Lehrerkräftemangel hat besonders in prekären Stadtteilen fatale Auswirkungen

Besonders schlimm ist die Lage derzeit an den Grundschulen. Dabei ist an einigen Schulen das Problem erheblich größer als bei anderen. Bei manchen Grundschulen fehlt jede vierte Lehrkraft. Das liegt oft am Ruf der Schulen. Liegen die Schulen in prekären Stadtteilen mit sehr heterogener Schülerschaft, in Schulgebäuden deren Zustand und Ausstattung deutlich zu wünschen übriglässt, bewerben sich auf Lehramtsstellen dort noch deutlich weniger Lehrer und Lehrerinnen als sonst schon.

Es kommt zu einem Teufelskreis. In Stadtteilen, die von Verelendung und Verwahrlosung bedroht sind, ist der Lehrkräftemangel besonders groß, und damit das Risiko hoch, dass die Kinder ganz oder teilweise gar nicht mehr ordnungsgemäß beschult werden können. Da, wo gute Schulen und Bildung am nötigsten wären, ist der Mangel am größten. Keine Lehrer*innen, keine guten Schulen und Bildung und damit für die Kinder keine Chancen, Perspektiven und soziale Teilhabe. An Schulen, in denen Hoffnungs- und Perspektivlosigkeit den Alltag prägen, wollen aber wiederum keine Lehrer und Lehrerinnen unterrichten. Und so verschärft sich die Lage immer weiter.

Bochum schafft es nicht Lehramtsstudierende in der Stadt zu halten

Grundübel des Lehrkräftemangels ist sicher, dass das Land über Jahrzehnte nicht genug Lehrer und Lehrerinnen ausgebildet hat, da der Bedarf an Lehrkräften dramatisch unterschätzt wurde. Doch eigentlich sollte Bochum der Mangel weniger betreffen als andere Städte, denn die Stadt ist eine der Orte in NRW, an dem die zukünftigen Pädagogen ausgebildet werden. 5 Jahre dauert ein Lehramtsstudium bis zum Masterabschluss, 18 Monate Vorbereitungszeit schließen sich an. Eine lange Zeit, die die Studierenden einen großen Teil ihrer Zeit zum Studium und Referendariat in Bochum verbringen oder im Idealfall sogar in der Stadt wohnen. Anzunehmen wäre, wenn den Studierenden die Stadt und die Arbeitsbedingungen in den Schulen der Stadt gut gefallen, setzen sie alles daran in Bochum zu bleiben. Doch das sehen viele offenbar anders und verlassen Bochum nach dem Staatsexamen nur zu gerne. Entsprechend ist der Mangel an Lehrkräften auch in Bochum kritisch und nur wenig dramatischer als in den anderen Städten des Ruhgebiets.

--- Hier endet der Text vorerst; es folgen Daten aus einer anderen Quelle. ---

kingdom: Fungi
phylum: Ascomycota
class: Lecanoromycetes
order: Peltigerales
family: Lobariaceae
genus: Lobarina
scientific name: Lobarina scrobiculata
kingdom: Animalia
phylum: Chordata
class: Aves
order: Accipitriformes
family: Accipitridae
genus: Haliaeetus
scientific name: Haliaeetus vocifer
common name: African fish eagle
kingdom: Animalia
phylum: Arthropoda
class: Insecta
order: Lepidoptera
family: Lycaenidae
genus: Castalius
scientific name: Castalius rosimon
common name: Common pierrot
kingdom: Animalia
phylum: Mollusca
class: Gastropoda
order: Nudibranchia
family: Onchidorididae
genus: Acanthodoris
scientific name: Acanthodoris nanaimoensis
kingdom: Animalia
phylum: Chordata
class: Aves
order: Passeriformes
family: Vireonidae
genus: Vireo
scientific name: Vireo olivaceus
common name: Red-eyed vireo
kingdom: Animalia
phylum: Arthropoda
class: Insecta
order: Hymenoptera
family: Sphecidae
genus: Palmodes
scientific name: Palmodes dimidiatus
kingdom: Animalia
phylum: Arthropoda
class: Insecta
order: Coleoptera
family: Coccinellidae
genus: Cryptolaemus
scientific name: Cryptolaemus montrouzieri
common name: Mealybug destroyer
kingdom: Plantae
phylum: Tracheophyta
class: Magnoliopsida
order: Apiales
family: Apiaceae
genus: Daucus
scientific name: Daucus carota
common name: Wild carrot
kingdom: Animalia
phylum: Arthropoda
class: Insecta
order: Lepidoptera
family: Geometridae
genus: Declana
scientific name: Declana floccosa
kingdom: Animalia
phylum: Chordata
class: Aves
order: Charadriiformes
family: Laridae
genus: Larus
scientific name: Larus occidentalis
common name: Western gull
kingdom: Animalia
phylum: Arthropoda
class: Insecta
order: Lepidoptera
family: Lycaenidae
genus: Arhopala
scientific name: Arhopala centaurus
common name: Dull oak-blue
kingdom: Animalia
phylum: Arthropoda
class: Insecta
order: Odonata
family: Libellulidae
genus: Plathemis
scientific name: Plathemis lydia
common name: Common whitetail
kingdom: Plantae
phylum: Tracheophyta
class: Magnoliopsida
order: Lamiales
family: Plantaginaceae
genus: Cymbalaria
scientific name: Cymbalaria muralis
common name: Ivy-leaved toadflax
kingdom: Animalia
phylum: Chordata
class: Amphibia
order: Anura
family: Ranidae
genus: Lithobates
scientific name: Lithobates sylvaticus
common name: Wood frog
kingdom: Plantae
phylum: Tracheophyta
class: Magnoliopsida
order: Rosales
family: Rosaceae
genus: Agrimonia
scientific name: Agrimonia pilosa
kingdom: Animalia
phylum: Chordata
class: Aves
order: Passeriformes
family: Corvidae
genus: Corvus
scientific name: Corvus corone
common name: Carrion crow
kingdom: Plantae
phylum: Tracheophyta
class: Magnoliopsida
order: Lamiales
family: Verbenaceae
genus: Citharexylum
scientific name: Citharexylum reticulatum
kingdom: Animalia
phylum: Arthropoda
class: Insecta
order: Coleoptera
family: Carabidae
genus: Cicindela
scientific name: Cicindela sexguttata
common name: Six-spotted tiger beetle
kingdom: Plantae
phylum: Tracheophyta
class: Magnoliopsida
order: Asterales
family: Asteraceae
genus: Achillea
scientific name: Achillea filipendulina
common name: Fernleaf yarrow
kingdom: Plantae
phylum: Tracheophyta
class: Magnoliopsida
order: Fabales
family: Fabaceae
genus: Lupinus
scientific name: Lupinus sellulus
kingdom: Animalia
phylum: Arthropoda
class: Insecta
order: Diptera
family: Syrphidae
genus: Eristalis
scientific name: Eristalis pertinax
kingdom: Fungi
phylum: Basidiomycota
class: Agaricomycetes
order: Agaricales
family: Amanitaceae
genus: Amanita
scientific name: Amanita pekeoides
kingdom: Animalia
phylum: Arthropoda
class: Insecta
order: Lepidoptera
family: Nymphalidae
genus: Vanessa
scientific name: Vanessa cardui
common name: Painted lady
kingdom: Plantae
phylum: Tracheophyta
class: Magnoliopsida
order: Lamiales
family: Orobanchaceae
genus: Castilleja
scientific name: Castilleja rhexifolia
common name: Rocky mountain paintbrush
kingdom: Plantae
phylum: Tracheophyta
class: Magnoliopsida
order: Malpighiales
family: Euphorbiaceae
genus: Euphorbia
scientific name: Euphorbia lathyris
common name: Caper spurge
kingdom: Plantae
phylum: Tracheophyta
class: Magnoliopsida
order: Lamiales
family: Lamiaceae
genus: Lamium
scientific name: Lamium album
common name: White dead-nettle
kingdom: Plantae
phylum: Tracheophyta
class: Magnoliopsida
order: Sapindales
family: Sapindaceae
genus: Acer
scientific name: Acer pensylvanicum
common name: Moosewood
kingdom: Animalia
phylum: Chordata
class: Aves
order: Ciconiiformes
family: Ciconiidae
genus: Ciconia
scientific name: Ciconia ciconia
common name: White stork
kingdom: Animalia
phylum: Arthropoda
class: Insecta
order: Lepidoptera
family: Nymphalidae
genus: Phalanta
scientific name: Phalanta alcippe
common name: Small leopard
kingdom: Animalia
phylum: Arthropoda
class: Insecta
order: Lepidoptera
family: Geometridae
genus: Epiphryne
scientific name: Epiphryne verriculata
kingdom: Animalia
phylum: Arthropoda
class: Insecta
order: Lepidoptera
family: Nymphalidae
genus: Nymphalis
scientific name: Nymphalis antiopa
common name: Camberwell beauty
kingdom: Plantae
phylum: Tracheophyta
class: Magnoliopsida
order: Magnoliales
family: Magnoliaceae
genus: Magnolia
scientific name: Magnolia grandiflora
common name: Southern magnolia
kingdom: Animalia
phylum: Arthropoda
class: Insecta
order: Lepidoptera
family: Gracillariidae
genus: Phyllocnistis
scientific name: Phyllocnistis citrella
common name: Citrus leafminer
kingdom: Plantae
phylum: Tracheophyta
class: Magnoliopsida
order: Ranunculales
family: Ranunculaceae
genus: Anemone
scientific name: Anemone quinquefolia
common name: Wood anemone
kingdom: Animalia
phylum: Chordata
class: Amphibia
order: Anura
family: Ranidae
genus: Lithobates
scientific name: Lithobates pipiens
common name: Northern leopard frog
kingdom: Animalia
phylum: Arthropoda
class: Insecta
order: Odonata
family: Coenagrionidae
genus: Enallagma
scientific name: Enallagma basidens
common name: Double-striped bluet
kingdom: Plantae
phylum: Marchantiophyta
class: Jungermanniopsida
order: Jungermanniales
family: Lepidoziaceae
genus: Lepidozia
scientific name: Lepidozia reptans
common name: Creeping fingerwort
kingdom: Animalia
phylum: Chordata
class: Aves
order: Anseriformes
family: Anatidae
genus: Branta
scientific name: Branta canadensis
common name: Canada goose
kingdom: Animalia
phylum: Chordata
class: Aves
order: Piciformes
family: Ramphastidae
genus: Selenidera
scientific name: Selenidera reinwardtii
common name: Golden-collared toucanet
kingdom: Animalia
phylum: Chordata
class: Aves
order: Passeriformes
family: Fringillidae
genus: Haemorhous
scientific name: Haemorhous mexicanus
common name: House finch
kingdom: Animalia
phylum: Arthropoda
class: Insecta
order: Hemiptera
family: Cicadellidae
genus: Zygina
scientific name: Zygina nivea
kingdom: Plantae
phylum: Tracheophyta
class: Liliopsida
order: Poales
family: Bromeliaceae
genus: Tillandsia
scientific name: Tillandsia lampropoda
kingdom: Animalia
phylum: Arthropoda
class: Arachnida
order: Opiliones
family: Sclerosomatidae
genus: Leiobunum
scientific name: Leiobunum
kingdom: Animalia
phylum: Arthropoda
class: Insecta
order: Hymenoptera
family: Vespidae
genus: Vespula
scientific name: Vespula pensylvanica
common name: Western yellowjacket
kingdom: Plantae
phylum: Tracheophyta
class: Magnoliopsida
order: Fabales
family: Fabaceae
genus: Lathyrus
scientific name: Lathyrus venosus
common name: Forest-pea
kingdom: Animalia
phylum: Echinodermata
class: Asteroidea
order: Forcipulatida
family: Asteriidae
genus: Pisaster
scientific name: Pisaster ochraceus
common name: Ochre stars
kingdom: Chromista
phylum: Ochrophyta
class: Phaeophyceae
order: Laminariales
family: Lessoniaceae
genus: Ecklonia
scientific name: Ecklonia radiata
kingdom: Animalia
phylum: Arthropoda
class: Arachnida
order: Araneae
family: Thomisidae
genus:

Zu schlechte Arbeitsbedingungen

Das hat besonders zwei Gründe, die Lebensqualität in der Stadt ist nicht hoch genug und die Arbeitsbedingungen sind an vielen Bochumer Schulen auch nicht die besten. Baulicher Zustand, Ausstattung, Digitalisierung sowie Schulorganisation sind oft schlecht. Dazu ist die Lernsituation an manchen Schulen sehr herausfordernd. Das gilt besonders für solche in Stadteilen, in denen den Schüler*innen grundlegende deutsche Sprachkenntnisse fehlen und die Eltern den Kindern mangels eigener Schulbildung kaum helfen können.

Über Jahrzehnte vernachlässigten Stadt und Politik die städtischen Schulen und trafen eklatante Fehlentscheidungen. So schloss man 2012/2013 noch Grundschulen (Falsche Grundschulschließungen kosten die Stadt 50 Mio. Euro), die heute fehlen. Jetzt will die Stadt in jedem Stadtbezirk eine neue Grundschule bauen. Die Pläne kommen aber nicht voran. Derweil kämpfen die bestehenden Grundschulen mit zu vielen Kindern und zu vollen Klassen.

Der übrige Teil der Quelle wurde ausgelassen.